Philadelphia’s water department repaired 677 main breaks in 2020, an average breaks-per-mile below the national average, Rademaekers said. He attributed this to the city’s water main replacement program that started three decades ago.
How Biden’s infrastructure law could help
The bipartisan infrastructure law President Joe Biden signed late last year devotes more than $50 billion to the EPA’s water infrastructure programs, including money for replacing lead pipes, upgrading stormwater and wastewater management systems, addressing emerging contaminants like PFAS, and bolstering Drinking Water State Revolving Funds that provide grants and low-interest loans to communities.

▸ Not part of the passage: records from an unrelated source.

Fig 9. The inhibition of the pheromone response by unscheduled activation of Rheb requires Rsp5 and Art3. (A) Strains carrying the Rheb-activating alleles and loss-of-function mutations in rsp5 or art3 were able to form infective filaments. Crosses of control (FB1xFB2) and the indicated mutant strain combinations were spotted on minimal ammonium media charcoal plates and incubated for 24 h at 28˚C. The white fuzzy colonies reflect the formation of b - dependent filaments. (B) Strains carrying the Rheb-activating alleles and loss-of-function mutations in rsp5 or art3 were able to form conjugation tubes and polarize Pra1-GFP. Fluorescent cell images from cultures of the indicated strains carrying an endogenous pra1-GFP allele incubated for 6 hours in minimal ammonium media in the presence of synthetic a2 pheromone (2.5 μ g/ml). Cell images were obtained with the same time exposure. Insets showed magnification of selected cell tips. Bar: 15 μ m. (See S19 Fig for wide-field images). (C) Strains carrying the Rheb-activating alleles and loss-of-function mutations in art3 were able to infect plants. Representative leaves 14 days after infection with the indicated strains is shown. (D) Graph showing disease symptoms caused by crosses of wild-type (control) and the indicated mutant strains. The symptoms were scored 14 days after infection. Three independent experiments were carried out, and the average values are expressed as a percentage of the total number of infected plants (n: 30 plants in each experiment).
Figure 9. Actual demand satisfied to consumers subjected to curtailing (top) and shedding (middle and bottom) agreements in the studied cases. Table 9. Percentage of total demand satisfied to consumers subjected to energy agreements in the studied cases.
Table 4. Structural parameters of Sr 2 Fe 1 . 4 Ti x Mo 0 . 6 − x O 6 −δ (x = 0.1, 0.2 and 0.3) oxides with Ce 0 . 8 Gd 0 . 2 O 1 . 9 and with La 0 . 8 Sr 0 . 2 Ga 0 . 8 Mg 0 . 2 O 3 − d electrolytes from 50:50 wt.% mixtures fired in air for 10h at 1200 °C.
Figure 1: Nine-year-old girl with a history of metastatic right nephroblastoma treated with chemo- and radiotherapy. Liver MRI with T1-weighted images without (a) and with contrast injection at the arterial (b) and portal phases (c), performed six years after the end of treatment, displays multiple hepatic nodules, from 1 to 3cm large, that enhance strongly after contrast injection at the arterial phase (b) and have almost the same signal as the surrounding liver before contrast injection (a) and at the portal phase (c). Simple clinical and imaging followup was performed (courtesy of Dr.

Right now, PWD is not sure whether this money could help it replace aging mains faster. Rademaekers said the department is working with other parts of city government as well as the state to determine how infrastructure law money can be spent, and what “strings are attached.”
PWD’s master plan, released in 2019, identified around 400 projects to rehabilitate some existing facilities and build several new ones over the next 25 years, with a combined price tag of $2.5 billion. The bigger projects include water treatment plant upgrades, a new pumping station, and new transmission piping. When the report came out, around half of the money needed was already budgeted. PWD recently applied for a $246 million Water Infrastructure Finance and Innovation Act (WIFIA) loan from the EPA to help plug budget gaps.
For now, the department’s multi-year capital planning budget, which stretches through the fiscal year 2027, outlines $4 billion in investments, with $681 million for upgrades to conveyance systems, including replacement of water mains throughout the city. This will be funded through revenue from water bills or loans to be paid back with revenue from water bills.
“But certainly, we’re always looking for extra infusion of money to invest in infrastructure,” Rademaekers said.